Catorce migrantes perdieron la vida y apenas una persona pudo ser rescatada con vida después de un naufragio frente a las costas tunecinas, en otro episodio que vuelve a exhibir el costo humano de la ruta central del Mediterráneo. El único sobreviviente pasó casi dos días a la deriva en el mar antes de recibir auxilio, de acuerdo con la información divulgada por las autoridades y recogida por El País.
El siniestro se produjo en una de las zonas más peligrosas para quienes intentan llegar a Europa desde África del Norte. Aunque por ahora no se han difundido todos los detalles sobre la embarcación ni sobre la nacionalidad de las víctimas, el balance preliminar confirma una escena repetida con demasiada frecuencia: embarcaciones precarias, travesías organizadas en condiciones extremas y rescates que llegan tarde, cuando llegan. El hecho de que solo una persona haya sobrevivido, tras permanecer tanto tiempo a la deriva, habla no solo de la violencia del mar, sino también de la fragilidad de quienes se lanzan a esta ruta sin garantías mínimas de seguridad.
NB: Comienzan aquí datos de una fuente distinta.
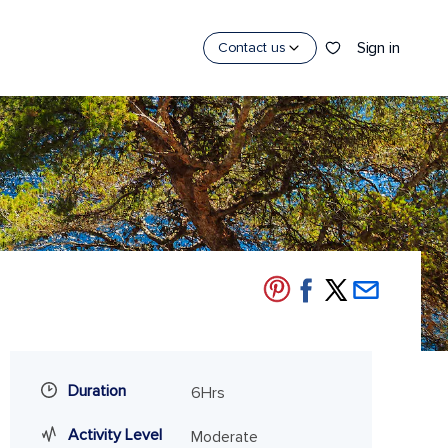
Sign in
Contact us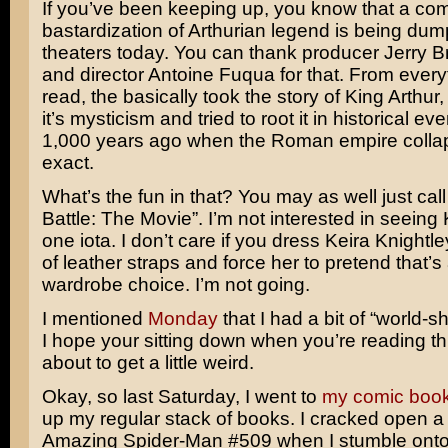
If you’ve been keeping up, you know that a co
bastardization of Arthurian legend is being dum
theaters today. You can thank producer
Jerry 
and director
Antoine Fuqua
for that. From every
read, the basically took the story of King Arthur, 
it’s mysticism and tried to root it in historical ev
1,000 years ago when the Roman empire collap
exact.
What’s the fun in that? You may as well just call
Battle: The Movie”. I’m not interested in seeing
one iota. I don’t care if you dress
Keira Knightle
of leather straps and force her to pretend that’
wardrobe choice. I’m not going.
I mentioned
Monday
that I had a bit of “world-
I hope your sitting down when you’re reading th
about to get a little weird.
Okay, so last Saturday, I went to
my comic book
up my regular stack of books. I cracked open a
Amazing Spider-Man #509
when I stumble ont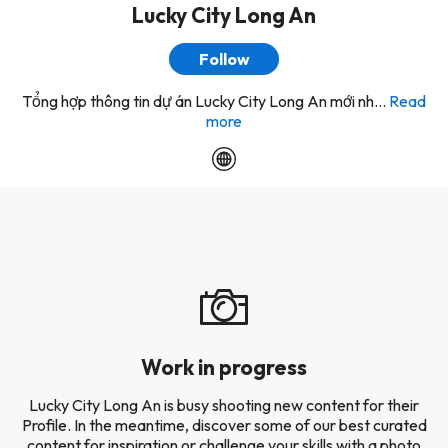
Lucky City Long An
Follow
Tổng hợp thông tin dự án Lucky City Long An mới nh...
Read
more
Work in progress
Lucky City Long An is busy shooting new content for their
Profile. In the meantime, discover some of our best curated
content for inspiration or challenge your skills with a photo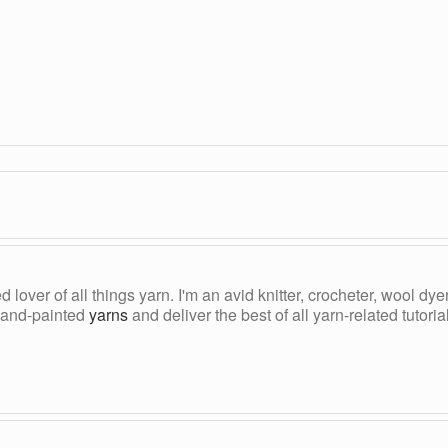
ed lover of all things yarn. I'm an avid knitter, crocheter, wool d
, hand-painted
yarns
and deliver the best of all yarn-related tutori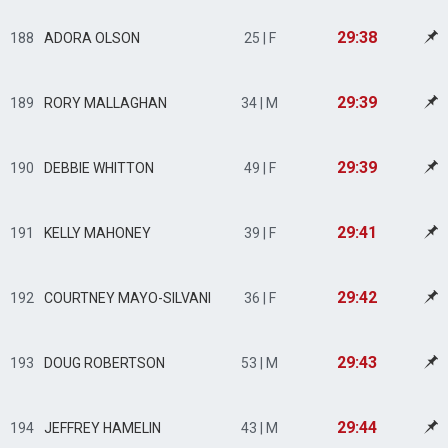
29:38
188
ADORA OLSON
25 | F
29:39
189
RORY MALLAGHAN
34 | M
29:39
190
DEBBIE WHITTON
49 | F
29:41
191
KELLY MAHONEY
39 | F
29:42
192
COURTNEY MAYO-SILVANI
36 | F
29:43
193
DOUG ROBERTSON
53 | M
29:44
194
JEFFREY HAMELIN
43 | M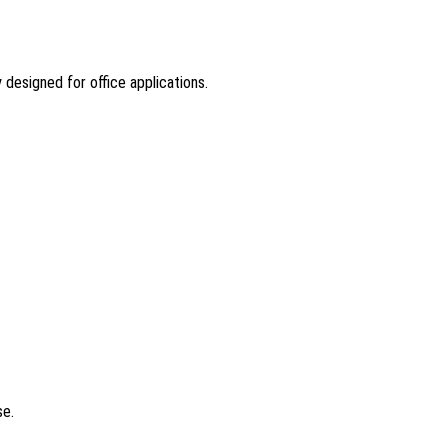
 designed for office applications.
?
se.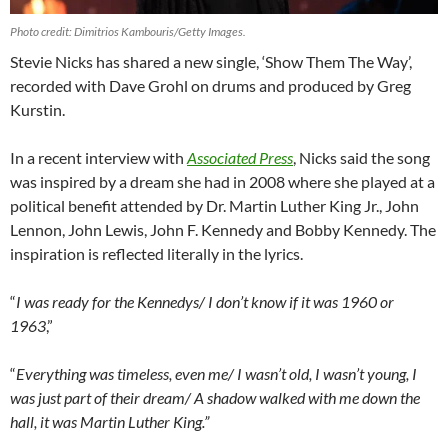
Photo credit: Dimitrios Kambouris/Getty Images.
Stevie Nicks has shared a new single, ‘Show Them The Way’,
recorded with Dave Grohl on drums and produced by Greg
Kurstin.
In a recent interview with
Associated Press
, Nicks said the song
was inspired by a dream she had in 2008 where she played at a
political benefit attended by Dr. Martin Luther King Jr., John
Lennon, John Lewis, John F. Kennedy and Bobby Kennedy. The
inspiration is reflected literally in the lyrics.
“
I was ready for the Kennedys/ I don’t know if it was 1960 or
1963
,”
“
Everything was timeless, even me/ I wasn’t old, I wasn’t young, I
was just part of their dream/ A shadow walked with me down the
hall, it was Martin Luther King.”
Este naufragio importa porque Túnez se ha convertido en uno de los principales puntos de salida y de contención migratoria en el Mediterráneo central, una ruta que en los últimos años ha acumulado miles de muertos y desaparecidos. La presión migratoria sobre el país, sumada a la falta de vías legales y seguras para solicitar asilo o buscar trabajo en Europa, empuja a muchas personas a arriesgar la vida en viajes clandestinos. Para los gobiernos europeos, el fenómeno sigue siendo una crisis de frontera; para los migrantes, es una apuesta desesperada entre la pobreza, la violencia, la persecución o el cierre de oportunidades en sus países de origen. Cada naufragio, además, vuelve a poner bajo escrutinio las políticas de control migratorio que, lejos de frenar el flujo, a menudo lo vuelven más letal.
La tragedia frente a Túnez también deja una advertencia incómoda: mientras no existan mecanismos reales de movilidad regular, la escena se repetirá con la misma crudeza. La ruta del Mediterráneo central sigue siendo, según organizaciones humanitarias, una de las más mortales del mundo. Y detrás de cada cifra hay una historia interrumpida, una familia sin respuestas y un sistema regional incapaz de proteger a quienes quedan atrapados entre la necesidad de huir y la imposibilidad de llegar con vida.